Exact solutions

Suppose that all edges in ${\cal G}$ are line segments in ${\mathbb{R}}^m$ for some dimension $m \geq n$. An edge that is generated early in the construction process will be split many times in later iterations. For the purposes of finding the nearest point in $S$, however, it is best to handle this as a single segment. For example, see the three large branches that extend from the root in Figure 5.19. As the number of points increases, the benefit of agglomerating the segments increases. Let each of these agglomerated segments be referred to as a supersegment. To implement NEAREST, a primitive is needed that computes the distance between a point and a line segment. This can be performed in constant time with simple vector calculus. Using this primitive, NEAREST is implemented by iterating over all supersegments and taking the point with minimum distance among all of them. It may be possible to improve performance by building hierarchical data structures that can eliminate large sets of supersegments, but this remains to be seen experimentally.

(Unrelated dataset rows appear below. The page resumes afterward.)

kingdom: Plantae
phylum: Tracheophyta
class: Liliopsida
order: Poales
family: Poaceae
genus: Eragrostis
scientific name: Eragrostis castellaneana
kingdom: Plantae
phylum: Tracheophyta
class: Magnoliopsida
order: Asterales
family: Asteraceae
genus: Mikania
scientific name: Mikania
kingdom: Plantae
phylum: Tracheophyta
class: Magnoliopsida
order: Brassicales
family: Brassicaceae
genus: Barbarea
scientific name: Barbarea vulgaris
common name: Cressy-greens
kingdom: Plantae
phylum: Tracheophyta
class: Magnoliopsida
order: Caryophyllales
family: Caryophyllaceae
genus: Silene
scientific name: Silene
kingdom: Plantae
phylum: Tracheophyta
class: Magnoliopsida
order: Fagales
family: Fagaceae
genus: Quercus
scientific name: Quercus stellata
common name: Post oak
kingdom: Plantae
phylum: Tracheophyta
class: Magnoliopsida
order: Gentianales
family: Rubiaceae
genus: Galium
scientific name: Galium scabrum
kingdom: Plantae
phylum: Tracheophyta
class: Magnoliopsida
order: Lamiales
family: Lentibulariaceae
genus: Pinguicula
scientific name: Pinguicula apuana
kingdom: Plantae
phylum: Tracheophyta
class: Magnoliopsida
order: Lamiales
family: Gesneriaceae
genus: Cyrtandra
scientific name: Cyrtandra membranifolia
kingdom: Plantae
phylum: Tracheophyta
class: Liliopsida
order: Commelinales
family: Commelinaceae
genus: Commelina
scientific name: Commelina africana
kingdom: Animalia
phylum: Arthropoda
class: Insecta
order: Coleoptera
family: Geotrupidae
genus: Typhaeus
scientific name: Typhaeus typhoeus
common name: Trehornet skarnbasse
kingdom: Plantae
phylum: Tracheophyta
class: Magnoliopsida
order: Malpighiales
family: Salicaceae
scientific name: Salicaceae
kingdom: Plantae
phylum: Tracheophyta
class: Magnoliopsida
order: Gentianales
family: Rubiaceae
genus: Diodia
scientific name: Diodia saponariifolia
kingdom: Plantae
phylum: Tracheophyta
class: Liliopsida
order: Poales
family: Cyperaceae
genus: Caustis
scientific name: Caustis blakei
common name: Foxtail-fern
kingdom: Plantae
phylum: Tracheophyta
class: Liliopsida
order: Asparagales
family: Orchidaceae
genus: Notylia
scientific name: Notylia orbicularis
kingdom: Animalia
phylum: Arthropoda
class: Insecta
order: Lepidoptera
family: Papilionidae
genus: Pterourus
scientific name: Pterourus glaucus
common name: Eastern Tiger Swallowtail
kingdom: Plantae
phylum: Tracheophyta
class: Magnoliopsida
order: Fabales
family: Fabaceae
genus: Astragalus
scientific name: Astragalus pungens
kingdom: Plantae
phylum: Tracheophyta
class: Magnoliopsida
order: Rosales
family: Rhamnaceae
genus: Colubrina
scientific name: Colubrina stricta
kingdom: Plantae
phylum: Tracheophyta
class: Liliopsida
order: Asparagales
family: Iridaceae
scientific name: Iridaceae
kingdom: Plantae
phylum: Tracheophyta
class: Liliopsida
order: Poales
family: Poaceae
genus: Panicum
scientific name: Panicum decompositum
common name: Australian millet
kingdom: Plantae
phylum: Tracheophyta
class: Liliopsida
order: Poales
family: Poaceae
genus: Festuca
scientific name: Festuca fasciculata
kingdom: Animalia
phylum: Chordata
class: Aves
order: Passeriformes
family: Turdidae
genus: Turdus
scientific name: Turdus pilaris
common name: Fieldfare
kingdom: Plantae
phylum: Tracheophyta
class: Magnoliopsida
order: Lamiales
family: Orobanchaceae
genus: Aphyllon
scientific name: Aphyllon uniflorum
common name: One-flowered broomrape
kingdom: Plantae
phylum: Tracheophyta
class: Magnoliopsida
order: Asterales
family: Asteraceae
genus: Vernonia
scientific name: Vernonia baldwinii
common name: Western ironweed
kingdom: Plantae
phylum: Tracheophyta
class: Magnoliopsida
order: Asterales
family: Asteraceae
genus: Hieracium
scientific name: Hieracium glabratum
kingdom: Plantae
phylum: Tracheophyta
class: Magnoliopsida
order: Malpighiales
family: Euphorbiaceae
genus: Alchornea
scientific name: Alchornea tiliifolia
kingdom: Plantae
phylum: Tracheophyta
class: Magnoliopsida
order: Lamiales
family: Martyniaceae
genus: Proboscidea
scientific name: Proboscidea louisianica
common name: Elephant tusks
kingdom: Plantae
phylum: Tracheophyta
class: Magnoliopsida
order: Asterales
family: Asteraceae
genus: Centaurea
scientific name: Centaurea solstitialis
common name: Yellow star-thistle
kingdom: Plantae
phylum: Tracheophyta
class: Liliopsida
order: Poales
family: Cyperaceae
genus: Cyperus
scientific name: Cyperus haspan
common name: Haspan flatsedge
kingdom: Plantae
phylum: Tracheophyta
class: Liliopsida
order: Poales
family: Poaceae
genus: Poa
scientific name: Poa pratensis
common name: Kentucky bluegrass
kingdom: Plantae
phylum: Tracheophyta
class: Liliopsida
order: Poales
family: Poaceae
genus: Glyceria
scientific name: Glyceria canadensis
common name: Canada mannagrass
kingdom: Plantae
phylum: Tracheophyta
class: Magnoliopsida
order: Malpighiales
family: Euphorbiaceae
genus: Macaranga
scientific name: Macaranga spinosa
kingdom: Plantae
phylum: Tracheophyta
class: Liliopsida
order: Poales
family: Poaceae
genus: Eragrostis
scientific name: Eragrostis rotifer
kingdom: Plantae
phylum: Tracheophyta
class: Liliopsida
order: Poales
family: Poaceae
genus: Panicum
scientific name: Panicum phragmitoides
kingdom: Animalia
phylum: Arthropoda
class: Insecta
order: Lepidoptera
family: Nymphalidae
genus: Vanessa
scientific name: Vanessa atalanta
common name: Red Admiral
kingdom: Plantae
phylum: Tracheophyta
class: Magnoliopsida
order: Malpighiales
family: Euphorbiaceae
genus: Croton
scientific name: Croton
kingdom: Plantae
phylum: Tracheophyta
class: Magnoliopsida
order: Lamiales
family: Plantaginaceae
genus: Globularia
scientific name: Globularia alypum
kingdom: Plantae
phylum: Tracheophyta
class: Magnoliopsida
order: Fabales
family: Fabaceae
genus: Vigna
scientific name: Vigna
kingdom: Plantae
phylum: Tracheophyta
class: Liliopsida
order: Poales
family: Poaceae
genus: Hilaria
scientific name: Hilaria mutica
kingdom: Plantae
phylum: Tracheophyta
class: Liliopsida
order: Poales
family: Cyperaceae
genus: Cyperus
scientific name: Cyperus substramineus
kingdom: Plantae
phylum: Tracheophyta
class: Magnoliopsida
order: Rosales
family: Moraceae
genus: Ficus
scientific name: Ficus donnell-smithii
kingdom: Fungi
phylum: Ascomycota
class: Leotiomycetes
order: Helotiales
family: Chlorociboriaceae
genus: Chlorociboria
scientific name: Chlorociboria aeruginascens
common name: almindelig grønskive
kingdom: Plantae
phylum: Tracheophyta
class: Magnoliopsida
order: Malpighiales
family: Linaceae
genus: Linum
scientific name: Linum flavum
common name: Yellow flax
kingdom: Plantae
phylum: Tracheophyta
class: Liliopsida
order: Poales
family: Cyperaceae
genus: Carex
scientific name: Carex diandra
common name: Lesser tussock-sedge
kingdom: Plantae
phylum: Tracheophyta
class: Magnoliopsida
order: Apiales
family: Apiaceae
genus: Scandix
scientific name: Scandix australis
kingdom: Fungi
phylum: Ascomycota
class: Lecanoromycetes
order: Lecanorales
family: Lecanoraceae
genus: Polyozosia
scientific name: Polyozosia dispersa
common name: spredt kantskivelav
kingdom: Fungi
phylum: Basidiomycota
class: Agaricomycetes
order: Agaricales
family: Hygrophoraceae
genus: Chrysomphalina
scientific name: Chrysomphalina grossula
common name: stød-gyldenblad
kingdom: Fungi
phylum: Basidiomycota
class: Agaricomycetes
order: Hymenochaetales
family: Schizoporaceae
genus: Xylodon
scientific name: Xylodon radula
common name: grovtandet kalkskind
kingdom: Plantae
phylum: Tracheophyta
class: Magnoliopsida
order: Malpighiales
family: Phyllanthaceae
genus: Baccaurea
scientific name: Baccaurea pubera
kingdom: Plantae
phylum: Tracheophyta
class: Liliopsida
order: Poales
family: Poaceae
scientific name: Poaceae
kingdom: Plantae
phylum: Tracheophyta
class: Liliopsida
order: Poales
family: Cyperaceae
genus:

In some cases, the edges of ${\cal G}$ may not be line segments. For example, the shortest paths between two points in $SO(3)$ are actually circular arcs along ${\mathbb{S}}^3$. One possible solution is to maintain a separate parameterization of ${\cal C}$ for the purposes of computing the NEAREST function. For example, $SO(3)$ can be represented as $[0,1]^3 {/\sim}$, by making the appropriate identifications to obtain ${\mathbb{RP}}^3$. Straight-line segments can then be used. The problem is that the resulting metric is not consistent with the Haar measure, which means that an accidental bias would result. Another option is to tightly enclose ${\mathbb{S}}^3$ in a 4D cube. Every point on ${\mathbb{S}}^3$ can be mapped outward onto a cube face. Due to antipodal identification, only four of the eight cube faces need to be used to obtain a bijection between the set of all rotation and the cube surface. Linear interpolation can be used along the cube faces, as long as both points remain on the same face. If the points are on different faces, then two line segments can be used by bending the shortest path around the corner between the two faces. This scheme will result in less distortion than mapping $SO(3)$ to $[0,1]^3 {/\sim}$; however, some distortion will still exist.

Another approach is to avoid distortion altogether and implement primitives that can compute the distance between a point and a curve. In the case of $SO(3)$, a primitive is needed that can find the distance between a circular arc in ${\mathbb{R}}^m$ and a point in ${\mathbb{R}}^m$. This might not be too difficult, but if the curves are more complicated, then an exact implementation of the NEAREST function may be too expensive computationally.